Francois-Paul Journe attended the Marseilles watchmaking school when he was just 14 years old, and then went to work for his uncle, a restorer, in Paris. During this time, he developed a passion for watches and their history, and decided that he wanted to make timepieces from start to finish. He gradually developed a reputation with collectors who commissioned his work; then with established watch companies who commissioned him to make new movements. This prompted him to move to Switzerland where, in 1999, he created and presented his first FP Journe branded collection in Basel. His word of mouth reputation spread, due to not only the striking look of his pieces, but also the technical novelties that he manages to merge with such a rich sense of history.
His timepieces have the look of classic pieces, but are put together in a completely modern way, with modern parts and mechanisms.

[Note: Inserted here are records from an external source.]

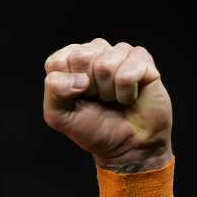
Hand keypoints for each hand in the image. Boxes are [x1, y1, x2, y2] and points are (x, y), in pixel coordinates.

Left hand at [43, 38, 173, 169]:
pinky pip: (128, 73)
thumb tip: (79, 78)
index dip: (66, 86)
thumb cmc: (94, 128)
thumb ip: (54, 91)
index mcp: (69, 60)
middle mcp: (94, 51)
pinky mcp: (142, 59)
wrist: (129, 145)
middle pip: (81, 58)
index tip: (77, 98)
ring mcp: (119, 52)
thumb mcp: (59, 116)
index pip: (57, 61)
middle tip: (98, 98)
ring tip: (114, 98)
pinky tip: (129, 96)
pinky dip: (127, 93)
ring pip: (106, 65)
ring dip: (109, 92)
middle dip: (89, 87)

Most of them are extremely complicated models, which require several weeks to make - which is why the company only puts out 850 - 900 per year (starting at around $19,800). The brand's motto is "Invenit et Fecit", which means "He invented it and made it" - referring to the fact that the company makes the watches from start to finish. Journe, himself, often designs new movements - going as far as to invent completely new systems; and plans to expand, even more, in coming years.
The Souveraine collection of timepieces has several models, including the Chronometre Bleu, Chronometre Souverain, Centigraphe Souverain, Choronometre A Resonance, Tourbillon Souverain, Repetition Souveraine, Chronometre Optimum, and Sonnerie Souveraine. These pieces are manual winding, high-precision wristwatches that feature complicated mechanisms. The mechanisms in this collection of timepieces are both innovative and exclusive. Three of these watches have received the "Golden Hand" at the Grand Prix d'Horlogerie de Geneve, and one (the Chronometre Souverain) received the Best Men's watch in 2005.
The F.P. Journe Sonnerie Souveraine is one of the winners in this collection that was a winner of the "Golden Hand" (2006). This hand-wound, 1505 Caliber men's timepiece is 42 mm in diameter and 12.3 mm thick, with a Sapphire glass casing bottom. It is a Grand-Strike Clockwatch, which is quite complex due to the limited energy in a wristwatch. However, this watch achieves the full clock-watch capability without compromising the sound or reliability of the chime. The watch has a single mainspring, which provides 24 hours of grand strike, without using the minute-repeater. The movement will run for 5 days, if the chime is in silence mode; as the chime uses almost 60% of the main-spring's energy. Francois-Paul constructed a new movement of this watch, using new mechanical principles, in order to "make it safe to use by an eight-year-old child".